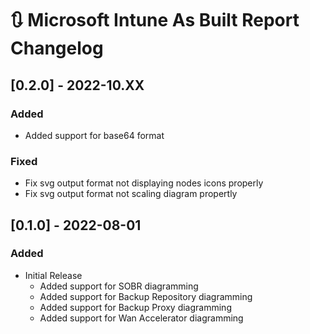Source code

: # :arrows_clockwise: Microsoft Intune As Built Report Changelog

## [0.2.0] - 2022-10.XX

### Added

- Added support for base64 format

### Fixed

- Fix svg output format not displaying nodes icons properly
- Fix svg output format not scaling diagram propertly

## [0.1.0] - 2022-08-01

### Added

- Initial Release
  - Added support for SOBR diagramming
  - Added support for Backup Repository diagramming
  - Added support for Backup Proxy diagramming
  - Added support for Wan Accelerator diagramming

+---+

> **Problem details**: Rewrite the source text in the records above, substituting "mapping" for every occurrence of "diagramming" and changing nothing else. Leave the pictures out of your answer.

> **Result for this exercise**:
Source code

: # :arrows_clockwise: Microsoft Intune As Built Report Changelog

## [0.2.0] - 2022-10.XX

### Added

- Added support for base64 format

### Fixed

- Fix svg output format not displaying nodes icons properly
- Fix svg output format not scaling diagram propertly

## [0.1.0] - 2022-08-01

### Added

- Initial Release
  - Added support for SOBR mapping
  - Added support for Backup Repository mapping
  - Added support for Backup Proxy mapping
  - Added support for Wan Accelerator mapping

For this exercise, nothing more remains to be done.